→ Tasks to carry out
1. Translate this sentence from the short-links post into Spanish: "Ellenberg chases mathematical threads through a vast range of time and space, from the everyday to the cosmic, encountering, among other things, baseball, Reaganomics, daring lottery schemes, Voltaire, the replicability crisis in psychology, Italian Renaissance painting, artificial languages, the development of non-Euclidean geometry, the coming obesity apocalypse, Antonin Scalia’s views on crime and punishment, the psychology of slime molds, what Facebook can and can’t figure out about you, and the existence of God."
2. Write the next part of the short-links post, picking up after its final sentence.

→ Reading text
"math" entries

Four short links: 2 July 2015

Four short links: 2 July 2015

Mathematical Thinking, Turing on Imitation Game, Retro Gaming in Javascript, and Effective Retros

  1. How Not to be Wrong: The Power of Mathematical Thinking (Amazon) — Ellenberg chases mathematical threads through a vast range of time and space, from the everyday to the cosmic, encountering, among other things, baseball, Reaganomics, daring lottery schemes, Voltaire, the replicability crisis in psychology, Italian Renaissance painting, artificial languages, the development of non-Euclidean geometry, the coming obesity apocalypse, Antonin Scalia’s views on crime and punishment, the psychology of slime molds, what Facebook can and can’t figure out about you, and the existence of God. (via Pam Fox)

(Stored data entries)
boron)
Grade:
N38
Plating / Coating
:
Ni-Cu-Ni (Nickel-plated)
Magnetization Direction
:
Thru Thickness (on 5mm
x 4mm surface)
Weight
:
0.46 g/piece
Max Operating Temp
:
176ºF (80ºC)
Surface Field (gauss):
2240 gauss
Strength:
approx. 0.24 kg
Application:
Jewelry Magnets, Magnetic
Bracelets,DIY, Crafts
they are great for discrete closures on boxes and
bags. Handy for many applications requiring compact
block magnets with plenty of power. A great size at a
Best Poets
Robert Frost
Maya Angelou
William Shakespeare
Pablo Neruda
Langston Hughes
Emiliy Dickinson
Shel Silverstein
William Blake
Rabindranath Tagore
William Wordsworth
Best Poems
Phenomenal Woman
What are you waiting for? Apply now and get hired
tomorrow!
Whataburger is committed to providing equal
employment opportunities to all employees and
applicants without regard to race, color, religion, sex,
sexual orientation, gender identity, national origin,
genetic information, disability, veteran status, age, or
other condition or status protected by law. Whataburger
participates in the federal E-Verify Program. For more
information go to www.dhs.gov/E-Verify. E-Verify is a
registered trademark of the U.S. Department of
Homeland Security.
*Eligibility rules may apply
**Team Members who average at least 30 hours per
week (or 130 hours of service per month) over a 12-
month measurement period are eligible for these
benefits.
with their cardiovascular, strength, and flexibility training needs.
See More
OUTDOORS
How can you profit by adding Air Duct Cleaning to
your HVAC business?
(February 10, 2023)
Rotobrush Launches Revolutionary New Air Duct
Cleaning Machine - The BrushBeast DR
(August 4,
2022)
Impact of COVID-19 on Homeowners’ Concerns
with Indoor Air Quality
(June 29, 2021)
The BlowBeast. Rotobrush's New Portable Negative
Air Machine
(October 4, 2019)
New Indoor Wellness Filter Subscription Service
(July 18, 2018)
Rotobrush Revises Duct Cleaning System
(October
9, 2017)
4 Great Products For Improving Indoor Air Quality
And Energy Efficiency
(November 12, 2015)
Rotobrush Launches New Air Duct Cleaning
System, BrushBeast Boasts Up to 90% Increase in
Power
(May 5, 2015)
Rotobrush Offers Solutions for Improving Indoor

→ Answers to the tasks
1. Ellenberg sigue hilos matemáticos a través de una vasta extensión de tiempo y espacio, desde lo cotidiano hasta lo cósmico, y se encuentra, entre otras cosas, con el béisbol, las reaganomics, atrevidos esquemas de lotería, Voltaire, la crisis de replicabilidad en psicología, la pintura del Renacimiento italiano, los lenguajes artificiales, el desarrollo de la geometría no euclidiana, el inminente apocalipsis de la obesidad, las opiniones de Antonin Scalia sobre el crimen y el castigo, la psicología de los mohos mucilaginosos, lo que Facebook puede y no puede averiguar sobre ti, y la existencia de Dios.

2.
  2. What Turing Himself Said About the Imitation Game (IEEE) — fascinating history. The second myth is that Turing predicted a machine would pass his test around the beginning of this century. What he actually said on the radio in 1952 was that it would be “at least 100 years” before a machine would stand any chance with (as Newman put it) “no questions barred.”
  3. Impossible Mission in Javascript — an homage to the original, and beautiful to see. I appear to have lost all my skills in playing it in the intervening 32 years.
  4. Running Effective RetrospectivesEach change to the team’s workflow is treated as a scientific experiment, whereby a hypothesis is formed, data collected, and expectations compared with actual results.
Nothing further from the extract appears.